**** RECORDS FOR THIS TASK ****

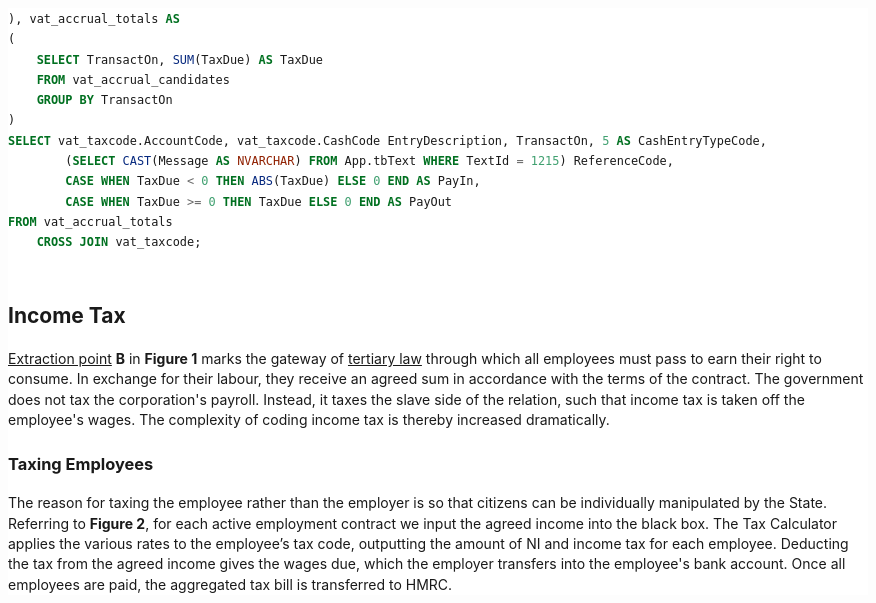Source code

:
 ``` sql
), vat_accrual_totals AS
(
	SELECT TransactOn, SUM(TaxDue) AS TaxDue
	FROM vat_accrual_candidates
	GROUP BY TransactOn
)
SELECT vat_taxcode.AccountCode, vat_taxcode.CashCode EntryDescription, TransactOn, 5 AS CashEntryTypeCode, 
		(SELECT CAST(Message AS NVARCHAR) FROM App.tbText WHERE TextId = 1215) ReferenceCode,
		CASE WHEN TaxDue < 0 THEN ABS(TaxDue) ELSE 0 END AS PayIn,
		CASE WHEN TaxDue >= 0 THEN TaxDue ELSE 0 END AS PayOut
FROM vat_accrual_totals
	CROSS JOIN vat_taxcode;
	
```

## Income Tax

[Extraction point](#overview) **B** in **Figure 1** marks the gateway of [tertiary law](/articles/tc_commerce#tertiary-law-defined) through which all employees must pass to earn their right to consume. In exchange for their labour, they receive an agreed sum in accordance with the terms of the contract. The government does not tax the corporation's payroll. Instead, it taxes the slave side of the relation, such that income tax is taken off the employee's wages. The complexity of coding income tax is thereby increased dramatically. 

### Taxing Employees

The reason for taxing the employee rather than the employer is so that citizens can be individually manipulated by the State. Referring to **Figure 2**, for each active employment contract we input the agreed income into the black box. The Tax Calculator applies the various rates to the employee’s tax code, outputting the amount of NI and income tax for each employee.  Deducting the tax from the agreed income gives the wages due, which the employer transfers into the employee's bank account. Once all employees are paid, the aggregated tax bill is transferred to HMRC.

****

WHAT THE EXERCISE ASKS: What is needed is an exact printout of every line from the one with "## Income Tax" through the end of the data, including both, and nothing more.

EXERCISE SOLUTION:
## Income Tax

[Extraction point](#overview) **B** in **Figure 1** marks the gateway of [tertiary law](/articles/tc_commerce#tertiary-law-defined) through which all employees must pass to earn their right to consume. In exchange for their labour, they receive an agreed sum in accordance with the terms of the contract. The government does not tax the corporation's payroll. Instead, it taxes the slave side of the relation, such that income tax is taken off the employee's wages. The complexity of coding income tax is thereby increased dramatically. 

### Taxing Employees

The reason for taxing the employee rather than the employer is so that citizens can be individually manipulated by the State. Referring to **Figure 2**, for each active employment contract we input the agreed income into the black box. The Tax Calculator applies the various rates to the employee’s tax code, outputting the amount of NI and income tax for each employee.  Deducting the tax from the agreed income gives the wages due, which the employer transfers into the employee's bank account. Once all employees are paid, the aggregated tax bill is transferred to HMRC.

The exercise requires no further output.